● **Texto para leitura**
# # # # # # #

Elita afirma que muitas famílias desejam adotar recém-nascidos, outras estabelecem limite de idade de até sete ou oito anos e algumas querem adotar apenas uma criança e existem casos de dois ou três irmãos que precisam continuar juntos. “Essas condicionantes dificultam as adoções, mas procuramos sempre mostrar aos interessados a realidade dos abrigados, a necessidade e importância dessas crianças crescerem no seio de uma família”, enfatiza.

Além disso, o casal Marielle Santos e Gleidson Henrique Silva, que fazem parte do Grupo Conviver, destacam que o Curso de Preparação Psicossocial e Jurídica (PPJ) é uma etapa primordial no processo de adoção. “É um aspecto legal do processo de adoção, ele tem que acontecer. Nele, nós descobrimos que quanto menor a idade mais temos ficaríamos na fila de espera e, por isso, ampliamos a faixa etária”, afirma o casal ao lado do filho, Gabriel, de 9 anos.

Um novo futuro

A juíza titular do Juizado da Infância e da Juventude, Maria do Socorro de Sousa, explica que o processo para adoção tardia, termo usado para o processo com crianças com mais de cinco anos de idade, não tem diferenças das demais. Entretanto, segundo ela, para a criança é um processo muito mais delicado, pois “a criança já não tem mais esperança de ser adotada, a família não se interessou, foi abandonado ou estava em uma situação de maus tratos tão grande, que os pais biológicos perderam a guarda. Então, quando ela é adotada é um horizonte novo que se abre para aquele adolescente”.

Para ela é um privilégio trabalhar com essa causa. “A partir do momento em que eu dou aquela sentença que autoriza a adoção, estou traçando um novo rumo e um novo destino para a vida daquela criança. A diferença entre um promotor e um criminoso é o lugar onde ele nasceu. Você e eu somos o que somos, pois nascemos em determinados lugares, nos deram certas oportunidades, recebemos afeto e estímulos para sermos o que somos hoje. Então, cada adoção são portas que se abrem e é um novo futuro e uma nova histórias para eles”, conclui a juíza.

“A adoção é um ato de disponibilidade para amar”

Segundo o Dicionário da Língua Portuguesa, o significado de família está relacionado às pessoas que possuem grau de parentesco, vivem na mesma casa e, tradicionalmente, é formada pelo pai, a mãe e os filhos. Entretanto, de acordo com a Pesquisa Nacional por Amostra de Domicílios (Pnad), desde 2005, este padrão deixou de ser maioria nas casas brasileiras. Por um lado, apenas 42,3% dos lares pesquisados possuem esse perfil tradicional, contra 50,1% que são de outros arranjos familiares.

# # # # # # #

● **Entradas extraídas**
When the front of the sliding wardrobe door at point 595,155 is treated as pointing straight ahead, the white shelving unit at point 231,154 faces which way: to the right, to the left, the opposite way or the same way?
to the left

# # # # # # #

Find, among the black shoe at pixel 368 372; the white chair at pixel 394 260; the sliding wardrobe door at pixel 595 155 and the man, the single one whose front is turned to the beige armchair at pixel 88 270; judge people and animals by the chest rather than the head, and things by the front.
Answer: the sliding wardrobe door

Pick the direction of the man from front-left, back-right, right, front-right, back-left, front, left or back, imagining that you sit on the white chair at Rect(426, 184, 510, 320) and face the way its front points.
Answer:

# # # # # # #

● **Objetivo da tarefa**
Prossiga com o texto sobre adoção a partir do ponto em que ele termina.

● **Resultado do exercício**
Entre essas novas configurações familiares estão aquelas que possuem pais adotivos, como por exemplo a família da Débora Orsida e do Evangelista Farias, ambos com 46 anos de idade, casados há 14 anos. Impedidos de terem filhos biológicos, em agosto de 2012, ingressaram no Conviver e, em julho de 2013, já estavam habilitados para adoção conforme o Sistema Nacional de Adoção e Acolhimento (SNA).

Após uma espera de quase um ano, em 2014, Débora e Evangelista decidiram aderir a adoção tardia, termo usado para o processo com crianças com mais de cinco anos de idade. “No dia 10 de outubro de 2014 nós decidimos ampliar a faixa etária e, no dia 17, nos ligaram da comarca de Belo Horizonte. Em dez dias eu entrei em trabalho de parto, minha bolsa estourou e foram dez dias de trabalho de parto. No dia 26 nós conhecemos nosso primeiro filho, o Lucas, com seis anos e meio, foi um amor sem explicação”, relata a mãe.

O amor foi tão grande que o famoso Lucas, “um pretinho lindo, maravilhoso, dos olhinhos de jabuticaba e o sorriso doce”, como fala a mãe dele, queria dividir o carinho com um irmão. Mas, para a alegria da família, a “irmãzinha” do Lucas veio em dobro. Em fevereiro de 2019, chegaram à família Brena com 12 anos e Bianca com 5 anos, que são irmãs biológicas. “Um amor que foi brotando”, salienta Débora. Eles contam que as crianças serem mais velhas não foi um problema e que os desafios não superam “ver eles tendo sucesso”.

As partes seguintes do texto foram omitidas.